Orhan es un compañero de origen turco y nacionalidad alemana que venía apoyando la labor de afiliación y organización de los sindicatos en los sectores de vigilancia y comercio. Hace unos meses recibió bastante notoriedad porque fue expulsado del país por presiones de la transnacional CENCOSUD, que hicieron que las autoridades peruanas lo saquen del país. Su delito fue básicamente participar en los plantones y reparto de volantes de los trabajadores de Wong y Metro.  La CGTP animó a nivel nacional una campaña de denuncia de este atropello. Entiendo que UNI a nivel internacional también apoyó a su representante.

Lo absurdo de la expulsión fue tal que en unos meses, Orhan regresa al Perú a continuar su labor. No ha pasado ni dos meses y ahora, nuevamente debe irse, pero por indicación de UNI que lo ha removido intempestivamente de sus responsabilidades. 

¿Por qué ha sido intempestivamente cesado el c. Orhan? Como siempre, hay dos versiones de todo. Y entiendo que los ánimos están caldeados, así que solamente diré que Orham no es mi amigo, ni una persona muy cercana. Sin embargo, he visto su trabajo y puedo dar testimonio de su compromiso sindical.

A lo largo del tiempo he conocido a muchos funcionarios del sindicalismo internacional. No es una exageración señalar que mayormente los europeos encarnan con bastante entusiasmo eso llamado “aristocracia sindical” (con algunas excepcionales excepciones como Isidor Boix, que es un ejemplo de lo que debe ser un sindicalista internacional); sin embargo, con Orhan, los trabajadores de comercio y vigilancia han encontrado un activista convencido, que no tiene reparos en asistir a asambleas, plantones, marchas y reuniones en cualquier lugar del país y a cualquier hora del día. No es de los que prefiere “dirigir” el movimiento mediante correos electrónicos o mediante oficios y cartas. Tampoco es el que se contenta con tomarse una foto cuando nos visita para decir que ya cumplió con la actividad proyectada.

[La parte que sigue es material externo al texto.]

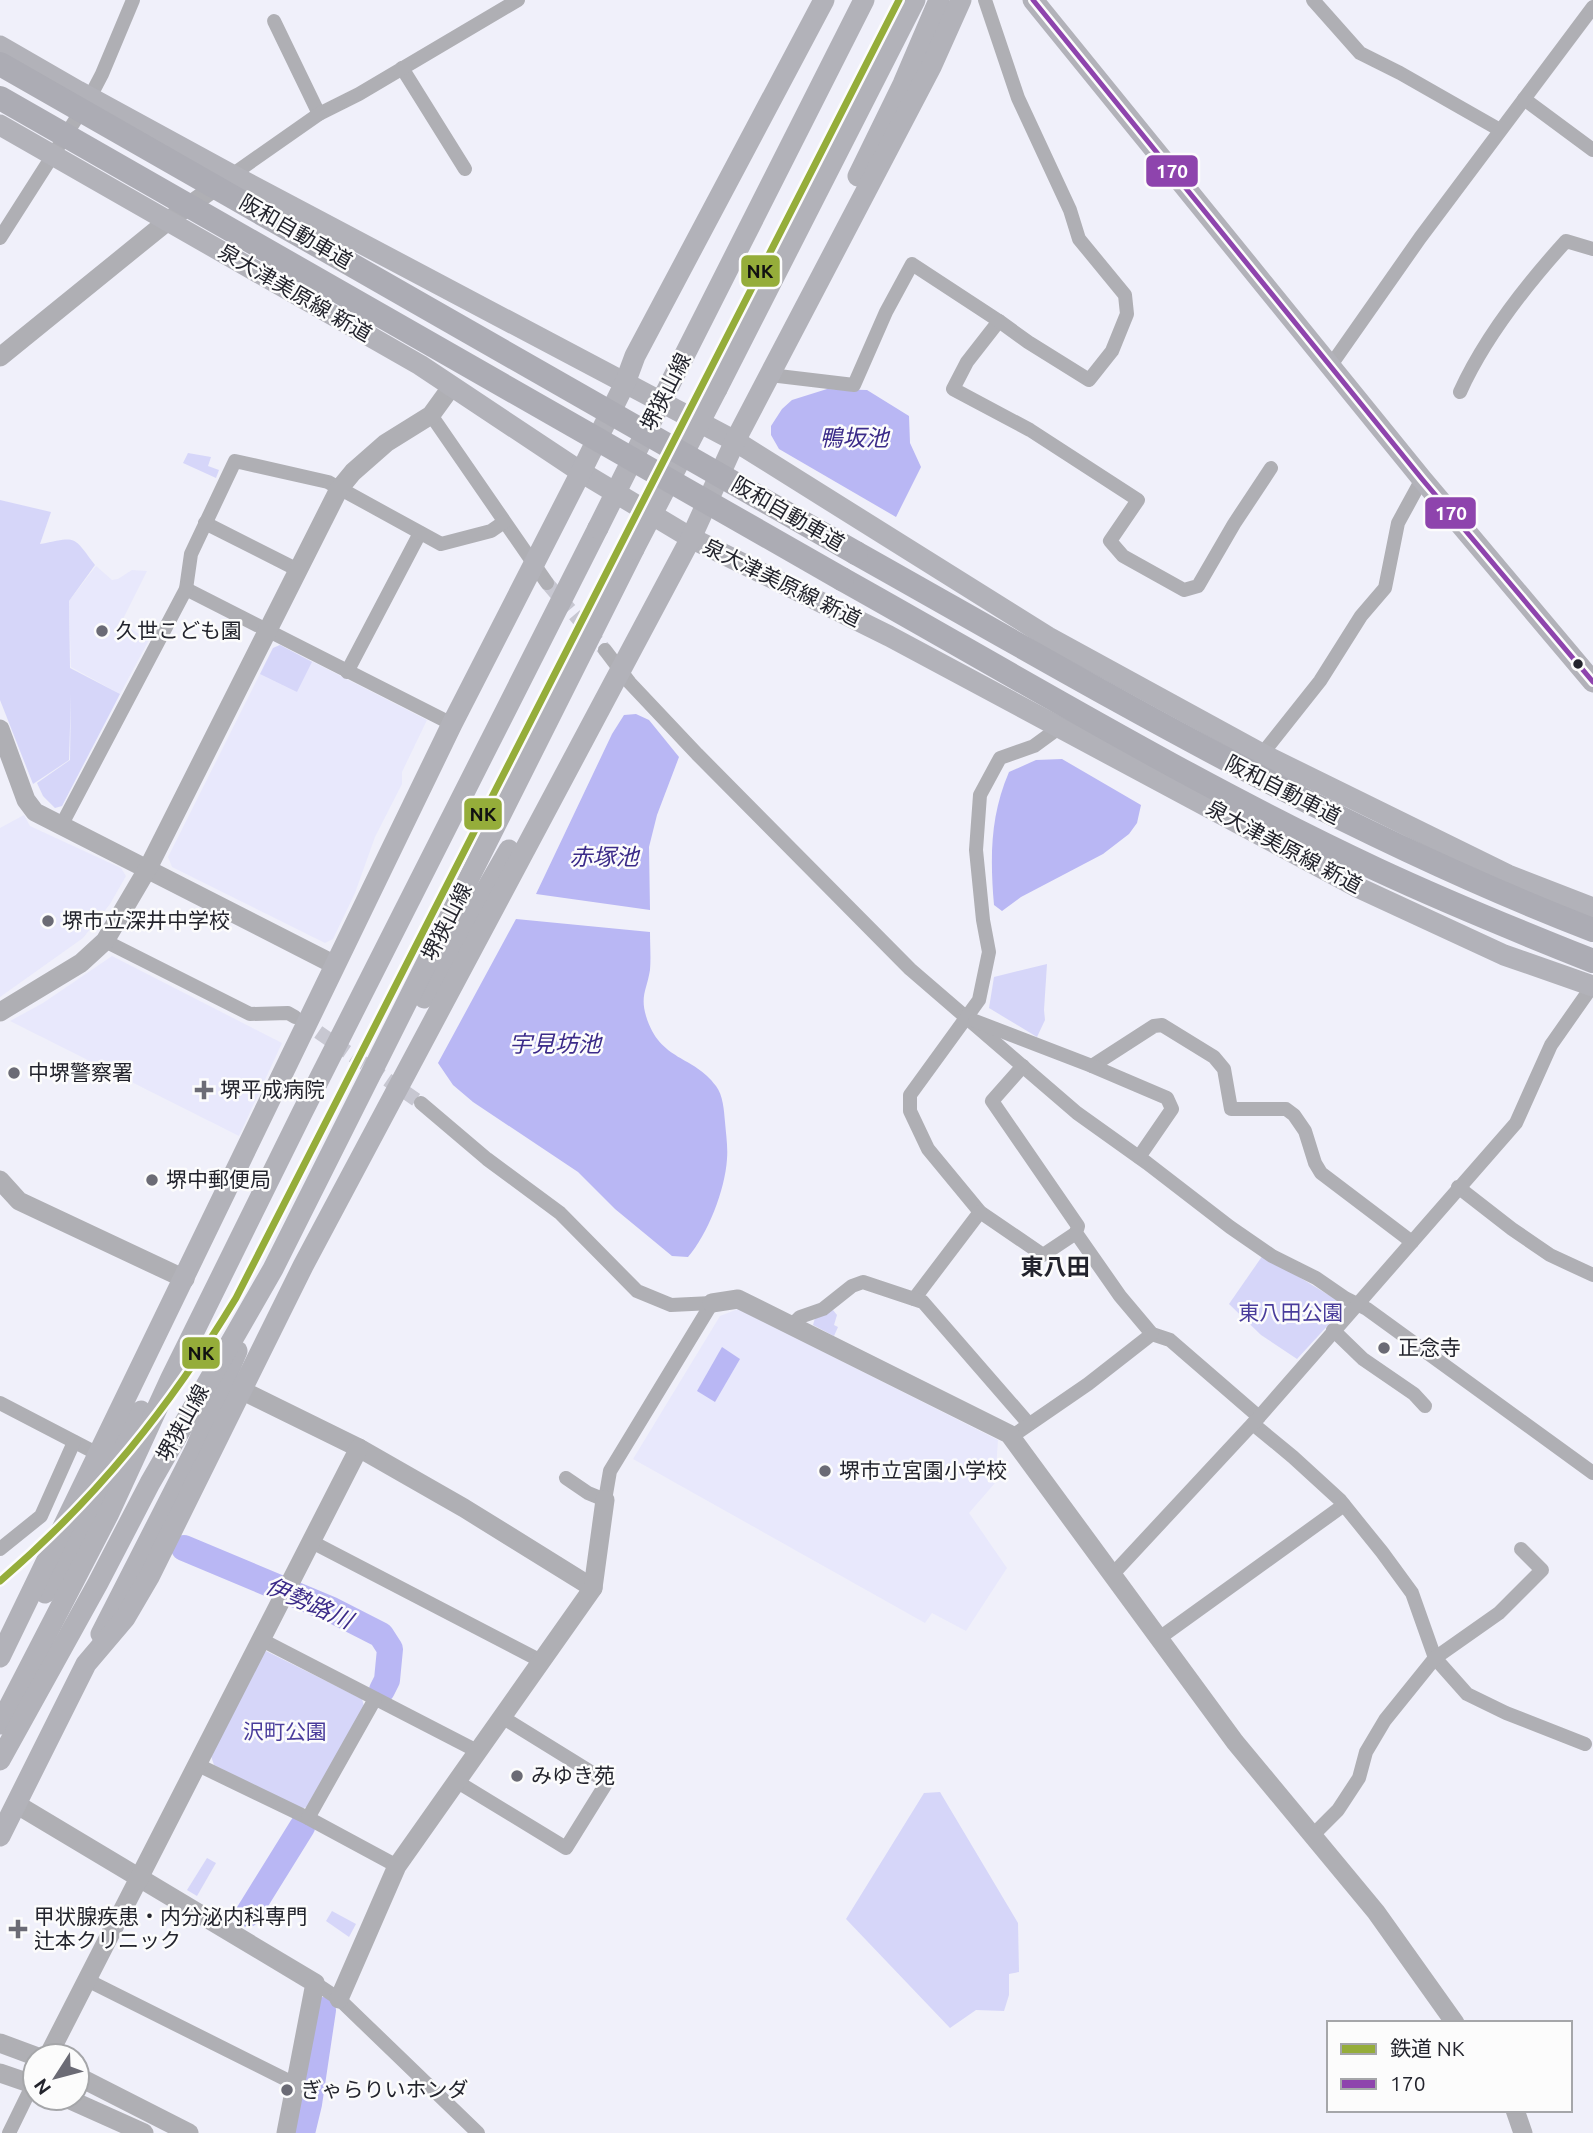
<svg xmlns="http://www.w3.org/2000/svg" width="1593" height="2133" font-family="Ubuntu,'Noto Sans JP',sans-serif">
<style>
.built{fill:#e8e8fc}
.green{fill:#d6d6f9}
.water{fill:#b9b7f4}
.lines{fill:none;stroke-linecap:round;stroke-linejoin:round}
.river{stroke:#b9b7f4;stroke-width:26}
.street-tunnel{stroke:#c7c7d1;stroke-width:14;stroke-dasharray:14 7;stroke-linecap:butt}
.street{stroke:#afafb4;stroke-width:14}
.secondary{stroke:#afafb4;stroke-width:19}
.primary{stroke:#b2b2b9;stroke-width:21}
.highway{stroke:#acacb4;stroke-width:24}
.primary-bridge{stroke:#b2b2b9;stroke-width:21}
.highway-bridge{stroke:#acacb4;stroke-width:24}
.bus-1-casing{stroke:#fcfcfc;stroke-width:10}
.bus-1{stroke:#8e44ad;stroke-width:5}
.rail-1-casing{stroke:#fcfcfc;stroke-width:12}
.rail-1{stroke:#95ad3a;stroke-width:7}
.poi-dot{fill:#6b6b75;stroke:#fcfcfc;stroke-width:2.5}
.bus-dot{fill:#23242d;stroke:#fcfcfc;stroke-width:2.5}
.labels{text-anchor:middle;stroke-width:5;stroke-linejoin:round;paint-order:stroke}
.street-label{font-size:21px;fill:#23242d;stroke:#fcfcfc}
.poi-label{font-size:21px;fill:#23242d;stroke:#fcfcfc;text-anchor:start}
.park-label{font-size:21px;fill:#493c9b;stroke:#fcfcfc}
.water-label{font-size:23px;font-style:italic;fill:#3b2b89;stroke:#fcfcfc}
.neighbourhood-label{font-size:23px;font-weight:bold;fill:#23242d;stroke:#fcfcfc}
.line-badge{stroke:#fcfcfc;stroke-width:2.5}
.badge-label{font-size:19px;text-anchor:middle;font-weight:bold;fill:#fff}
.pale-badge-label{font-size:19px;text-anchor:middle;font-weight:bold;fill:#111}
</style>
<rect width="100%" height="100%" fill="#f0f0fa"/>
<g class="built">
<polygon points="96,566 112,580 118,579 132,570 147,571 121,623 149,640 120,694 71,667 69,601"/>
<polygon points="280,645 427,720 402,772 402,784 375,837 355,893 333,939 325,943 172,867 168,857 273,648"/>
<polygon points="24,815 30,826 121,868 126,876 110,904 83,938 0,997 0,828"/>
<polygon points="112,956 282,1043 239,1136 10,1021 43,1003"/>
<polygon points="738,1309 998,1440 995,1483 969,1513 1007,1568 966,1631 932,1613 925,1623 633,1459 720,1316"/>
</g>
<g class="green">
<polygon points="188,453 211,457 208,466 219,470 216,478 183,463"/>
<path d="M0,500L51,512L40,544C77,537 72,534 95,565L69,601L70,668L120,694L62,806L55,808L43,796L37,783L70,760L71,694L69,760L33,784L0,700Z"/>
<polygon points="280,645 312,662 297,692 260,674 273,648"/>
<polygon points="1047,964 1044,1010 1045,1020 1037,1037 989,1008 994,977"/>
<polygon points="1263,1255 1340,1302 1342,1310 1297,1359 1261,1335 1229,1304"/>
<polygon points="833,1310 837,1315 834,1325 838,1327 834,1336 813,1325 815,1318"/>
<polygon points="266,1651 362,1699 364,1706 307,1807 300,1809 214,1765 211,1756 261,1654"/>
<polygon points="940,1792 1018,1923 1019,1972 1009,1974 1009,1995 1004,2011 976,2010 950,2028 846,1919 924,1793"/>
<polygon points="207,1858 216,1863 197,1896 187,1890"/>
<polygon points="332,1911 356,1924 349,1937 326,1921"/>
</g>
<g class="water">
<polygon points="827,389 867,390 909,416 910,443 921,467 896,517 779,449 771,435 771,426 782,409 792,400"/>
<polygon points="636,714 649,720 679,757 657,815 649,847 650,910 536,894 612,734 624,715"/>
<path d="M1062,759L1141,805L1137,823L1129,834L1103,854L1021,897L1002,911L994,905C990,858 990,816 1009,772L1036,760Z"/>
<path d="M516,919L650,932C650,944 651,958 650,970C647,989 640,996 646,1016C660,1062 694,1055 716,1086C723,1095 724,1110 725,1122C726,1134 728,1147 727,1159C725,1190 708,1234 688,1257L672,1256L615,1209L578,1172L473,1102L453,1085L438,1063Z"/>
<polygon points="722,1347 740,1359 715,1402 697,1391"/>
</g>
<g class="lines">
<g class="river">
<polyline points="184,1548 332,1610 381,1635 390,1649 387,1680 382,1690"/>
<polyline points="248,1914 302,1827"/>
<polyline points="302,2133 309,2104 323,2010"/>
</g>
<g class="street-tunnel">
<polyline points="547,583 605,650"/>
<polyline points="301,1020 421,1103"/>
</g>
<g class="street">
<polyline points="1313,0 1360,53 1400,73 1500,130"/>
<polyline points="274,21 319,114"/>
<polyline points="402,68 465,169"/>
<polyline points="1524,99 1593,150"/>
<polyline points="232,175 319,114 359,94 518,0"/>
<polyline points="0,238 90,97 102,74 133,0"/>
<polyline points="999,321 967,362 953,389 1030,430 1138,500 1110,541 1123,556 1184,590 1198,586 1234,524 1271,468"/>
<polyline points="1331,365 1420,238 1593,7"/>
<polyline points="770,375 854,385 886,312 912,264 999,321 1028,342 1089,380 1112,351 1127,314 1125,295 1079,239 1070,210 1018,98 985,0"/>
<path d="M1460,392C1484,339 1527,284 1566,241L1593,249"/>
<polyline points="431,415 547,583"/>
<polyline points="205,523 298,570"/>
<polyline points="186,589 452,724"/>
<polyline points="605,650 630,683 697,754 910,969 1077,1113 1147,1163 1230,1227 1272,1256 1316,1278 1345,1298 1367,1309 1593,1473"/>
<polyline points="347,672 420,533"/>
<polyline points="1060,727 1034,746 1000,758 980,795 976,850 983,920 989,952 979,1000 910,1095 910,1111 928,1149 980,1212 1043,1255 1076,1233"/>
<polyline points="1262,754 1320,681 1361,616 1385,588 1398,523 1422,479"/>
<polyline points="61,826 186,589 191,554 235,461 328,482 441,544 491,531 504,522"/>
<polyline points="105,941 250,1014 288,1013 295,1017"/>
<polyline points="975,1021 1092,1066 1154,1026 1162,1025 1214,1057 1224,1069 1231,1109 1286,1109 1294,1115 1305,1131 1315,1163 1321,1173 1412,1242"/>
<polyline points="1023,1066 992,1101 1078,1226 1076,1233 1120,1296 1152,1334 1170,1340 1259,1417"/>
<polyline points="1092,1066 1167,1098 1172,1109 1139,1157"/>
<polyline points="421,1103 487,1159 560,1213 637,1291 671,1305 712,1303"/>
<polyline points="1458,1187 1512,1229 1550,1255 1593,1275"/>
<polyline points="914,1299 980,1212"/>
<polyline points="791,1326 800,1317 823,1309 852,1286 863,1282 923,1302 1029,1424"/>
<polyline points="1333,1330 1363,1359 1414,1394 1425,1406"/>
<polyline points="0,1403 98,1454"/>
<polyline points="1253,1424 1293,1457 1340,1500 1382,1552 1412,1593 1435,1658 1467,1694 1506,1713 1585,1744"/>
<polyline points="1011,1437 1088,1384 1152,1334"/>
<polyline points="566,1478 588,1493 605,1500 610,1471 712,1303"/>
<polyline points="312,1542 541,1661"/>
<polyline points="0,1549 41,1516 74,1442"/>
<polyline points="1112,1575 1259,1417 1516,1123 1551,1045 1593,985"/>
<polyline points="260,1639 477,1751"/>
<polyline points="1158,1639 1344,1505"/>
<polyline points="196,1764 308,1818 397,1866"/>
<polyline points="456,1781 566,1848 607,1782 502,1717"/>
<polyline points="308,1818 375,1699"/>
<polyline points="1312,1836 1338,1810 1359,1778 1366,1752 1385,1720 1435,1658 1499,1613 1542,1570 1521,1549"/>
<polyline points="87,1980 297,2085"/>
<polyline points="315,1983 339,1999 478,2133"/>
<polyline points="9,2133 33,2084"/>
</g>
<g class="secondary">
<polyline points="0,357 169,220 225,180"/>
<polyline points="0,729 26,800 35,812 335,965"/>
<polyline points="0,1012 81,963 105,941 148,868 339,489 353,472 386,443 431,415 452,386"/>
<polyline points="0,1180 19,1201 185,1279"/>
<polyline points="712,1303 738,1299 1009,1434 1235,1742 1376,1912 1455,2023"/>
<polyline points="243,1391 359,1448 464,1508 593,1588"/>
<polyline points="16,1804 315,1983 286,2133"/>
<polyline points="339,1999 397,1866 593,1588 605,1500"/>
<polyline points="0,2043 35,2056"/>
<polyline points="48,2056 359,1448"/>
<polyline points="0,2073 35,2085"/>
<polyline points="77,2076 189,2133"/>
<polyline points="66,2098 144,2133"/>
<polyline points="1515,2110 1523,2133"/>
</g>
<g class="primary">
<polyline points="1033,0 1422,479 1593,682"/>
<polyline points="0,46 78,91 232,175 735,441 1048,637 1262,754 1508,875 1593,908"/>
<polyline points="0,125 420,365 581,472 691,538 889,636 1357,887 1504,955 1593,986"/>
<polyline points="858,176 903,84 939,0"/>
<polyline points="678,368 864,0"/>
<polyline points="717,389 915,0"/>
<polyline points="424,998 509,850"/>
<polyline points="45,1593 141,1411"/>
<polyline points="101,1634 195,1450 237,1351"/>
<polyline points="0,1657 452,724 581,472 625,383 635,356 824,0"/>
<polyline points="0,1724 108,1515 171,1378 302,1113 598,528"/>
<polyline points="0,1760 98,1583 150,1483 273,1269 634,549"/>
<polyline points="0,1836 86,1664 125,1618 149,1577 303,1266 691,538 735,441 931,67 961,0"/>
</g>
<g class="highway">
<path d="M856,553C1098,689 1334,830 1593,930"/>
<path d="M842,579C1019,678 1194,784 1378,870C1449,903 1520,932 1593,961"/>
</g>
<g class="primary-bridge">
<polyline points="598,528 678,368"/>
<polyline points="634,549 717,389"/>
</g>
<g class="highway-bridge">
<polyline points="0,64 856,553"/>
<polyline points="0,98 842,579"/>
</g>
<g class="bus-1-casing">
<polyline id="bus-1" points="1033,0 1422,479 1593,682"/>
</g>
<use href="#bus-1" class="bus-1"/>
<g class="rail-1-casing">
<path id="rail-1" d="M0,1581C97,1498 170,1407 236,1298L899,0"/>
</g>
<use href="#rail-1" class="rail-1"/>
</g>
<g class="poi-dot">
<circle cx="102" cy="631" r="7"/>
<circle cx="48" cy="921" r="7"/>
<circle cx="14" cy="1073" r="7"/>
<path d="M200.5 1079.5h7v7h7v7h-7v7h-7v-7h-7v-7h7z"/>
<circle cx="152" cy="1180" r="7"/>
<circle cx="1384" cy="1348" r="7"/>
<circle cx="825" cy="1471" r="7"/>
<circle cx="517" cy="1776" r="7"/>
<path d="M14.5 1918.5h7v7h7v7h-7v7h-7v-7h-7v-7h7z"/>
<circle cx="287" cy="2090" r="7"/>
</g>
<circle class="bus-dot" cx="1578" cy="664" r="6"/>
<g class="labels">
<g class="street-label">
<text transform="translate(296 232) rotate(30)" y="7">阪和自動車道</text>
<text transform="translate(295 293) rotate(30)" y="7">泉大津美原線 新道</text>
<text transform="translate(666 392) rotate(-63)" y="7">堺狭山線</text>
<text transform="translate(788 514) rotate(30)" y="7">阪和自動車道</text>
<text transform="translate(782 583) rotate(26)" y="7">泉大津美原線 新道</text>
<text transform="translate(1283 790) rotate(27)" y="7">阪和自動車道</text>
<text transform="translate(1284 847) rotate(28)" y="7">泉大津美原線 新道</text>
<text transform="translate(447 922) rotate(-63)" y="7">堺狭山線</text>
<text transform="translate(183 1423) rotate(-61)" y="7">堺狭山線</text>
</g>
<g class="poi-label">
<text x="116" y="638">久世こども園</text>
<text x="62" y="928">堺市立深井中学校</text>
<text x="28" y="1080">中堺警察署</text>
<text x="220" y="1097">堺平成病院</text>
<text x="166" y="1187">堺中郵便局</text>
<text x="1398" y="1355">正念寺</text>
<text x="839" y="1478">堺市立宮園小学校</text>
<text x="531" y="1783">みゆき苑</text>
<text x="34" y="1924">甲状腺疾患・内分泌内科専門<tspan x="34" dy="24">辻本クリニック</tspan></text>
<text x="301" y="2097">ぎゃらりいホンダ</text>
</g>
<g class="park-label">
<text x="1291" y="1320">東八田公園</text>
<text x="285" y="1739">沢町公園</text>
</g>
<g class="water-label">
<text x="854" y="446">鴨坂池</text>
<text x="604" y="865">赤塚池</text>
<text x="555" y="1052">宇見坊池</text>
<text transform="translate(309 1603) rotate(24)" y="8">伊勢路川</text>
</g>
<g class="neighbourhood-label">
<text x="1055" y="1275">東八田</text>
</g>
</g>
<g class="line-badge">
<rect x="1145" y="154" width="54" height="34" rx="7" fill="#8e44ad"/>
<rect x="740" y="254" width="41" height="34" rx="7" fill="#95ad3a"/>
<rect x="1424" y="496" width="53" height="34" rx="7" fill="#8e44ad"/>
<rect x="463" y="797" width="40" height="34" rx="7" fill="#95ad3a"/>
<rect x="181" y="1336" width="40" height="34" rx="7" fill="#95ad3a"/>
</g>
<g class="badge-label">
<text x="1172" y="178">170</text>
<text x="1451" y="520">170</text>
</g>
<g class="pale-badge-label">
<text x="760" y="278">NK</text>
<text x="483" y="821">NK</text>
<text x="201" y="1360">NK</text>
</g>
<rect x="1327" y="2021" width="245" height="91" fill="#fcfcfc" stroke="#a5a6a9" stroke-width="2"/>
<rect x="1341" y="2044" width="35" height="10" fill="#95ad3a" stroke="#a5a6a9" stroke-width="2"/>
<text x="1390" y="2056" font-size="21" fill="#23242d">鉄道 NK</text>
<rect x="1341" y="2079" width="35" height="10" fill="#8e44ad" stroke="#a5a6a9" stroke-width="2"/>
<text x="1390" y="2091" font-size="21" fill="#23242d">170</text>
<g transform="translate(56 2077) rotate(234)"><circle r="33" fill="#fcfcfc" stroke="#a5a6a9" stroke-width="2"/>
<path d="M0-5L12 26L0 18L-12 26Z" fill="#6b6b75"/>
<text y="-10" font-size="19" font-weight="bold" text-anchor="middle" fill="#23242d">N</text>
</g>
</svg>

No sería exagerado señalar que con su aporte se ha logrado consolidar el trabajo organizativo en ambos sectores. Por eso, cuando fue expulsado por las autoridades, inmediatamente los sindicatos de estos sectores se movilizaron en solidaridad. Un organizador sindical generalmente tiene los problemas que enfrenta hoy el c. Orhan.

Es lamentable que Union Network International haya optado por resolver de manera expedita el problema de un compañero que merecía un mejor tratamiento. Más aún cuando no se trata de un burócrata de larga data, ni un advenedizo, ni un buscavidas. Un compañero que definitivamente no está haciendo carrera en el sindicalismo internacional, ni que busca acomodarse o quedar bien con las alturas de la burocracia sindical internacional.

Me queda claro, que como es habitual en las relaciones laborales, la soga se rompe por el lado más débil. Sin embargo, me sorprende que esta vez, aquellos llamados a defender a los más débiles, hayan sido quienes corten la soga.